[AIM]
Retype every line of the records below, character for character, without changing anything.

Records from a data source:
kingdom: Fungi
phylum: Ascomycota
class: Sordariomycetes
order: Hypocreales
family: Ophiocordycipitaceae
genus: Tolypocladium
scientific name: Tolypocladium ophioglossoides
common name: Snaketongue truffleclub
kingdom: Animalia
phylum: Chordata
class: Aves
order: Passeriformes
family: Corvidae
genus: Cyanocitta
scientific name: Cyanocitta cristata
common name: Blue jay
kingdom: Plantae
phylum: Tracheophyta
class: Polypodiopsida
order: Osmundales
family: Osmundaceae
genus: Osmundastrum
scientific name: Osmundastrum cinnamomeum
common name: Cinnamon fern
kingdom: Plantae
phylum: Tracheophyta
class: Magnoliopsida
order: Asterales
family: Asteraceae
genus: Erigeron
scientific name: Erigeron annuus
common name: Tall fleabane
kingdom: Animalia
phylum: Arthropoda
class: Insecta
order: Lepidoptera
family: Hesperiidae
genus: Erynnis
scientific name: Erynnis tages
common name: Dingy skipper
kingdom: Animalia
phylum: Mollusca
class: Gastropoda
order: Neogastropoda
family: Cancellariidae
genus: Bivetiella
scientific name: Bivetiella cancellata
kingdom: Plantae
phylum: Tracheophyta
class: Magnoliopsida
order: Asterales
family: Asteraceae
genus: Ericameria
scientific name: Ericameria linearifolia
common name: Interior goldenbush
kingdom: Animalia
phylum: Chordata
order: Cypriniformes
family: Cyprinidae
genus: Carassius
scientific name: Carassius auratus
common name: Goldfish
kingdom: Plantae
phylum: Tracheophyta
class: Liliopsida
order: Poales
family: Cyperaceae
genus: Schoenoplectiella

[COMPLETED TASK]
kingdom: Fungi
phylum: Ascomycota
class: Sordariomycetes
order: Hypocreales
family: Ophiocordycipitaceae
genus: Tolypocladium
scientific name: Tolypocladium ophioglossoides
common name: Snaketongue truffleclub
kingdom: Animalia
phylum: Chordata
class: Aves
order: Passeriformes
family: Corvidae
genus: Cyanocitta
scientific name: Cyanocitta cristata
common name: Blue jay
kingdom: Plantae
phylum: Tracheophyta
class: Polypodiopsida
order: Osmundales
family: Osmundaceae
genus: Osmundastrum
scientific name: Osmundastrum cinnamomeum
common name: Cinnamon fern
kingdom: Plantae
phylum: Tracheophyta
class: Magnoliopsida
order: Asterales
family: Asteraceae
genus: Erigeron
scientific name: Erigeron annuus
common name: Tall fleabane
kingdom: Animalia
phylum: Arthropoda
class: Insecta
order: Lepidoptera
family: Hesperiidae
genus: Erynnis
scientific name: Erynnis tages
common name: Dingy skipper
kingdom: Animalia
phylum: Mollusca
class: Gastropoda
order: Neogastropoda
family: Cancellariidae
genus: Bivetiella
scientific name: Bivetiella cancellata
kingdom: Plantae
phylum: Tracheophyta
class: Magnoliopsida
order: Asterales
family: Asteraceae
genus: Ericameria
scientific name: Ericameria linearifolia
common name: Interior goldenbush
kingdom: Animalia
phylum: Chordata
order: Cypriniformes
family: Cyprinidae
genus: Carassius
scientific name: Carassius auratus
common name: Goldfish
kingdom: Plantae
phylum: Tracheophyta
class: Liliopsida
order: Poales
family: Cyperaceae
genus: Schoenoplectiella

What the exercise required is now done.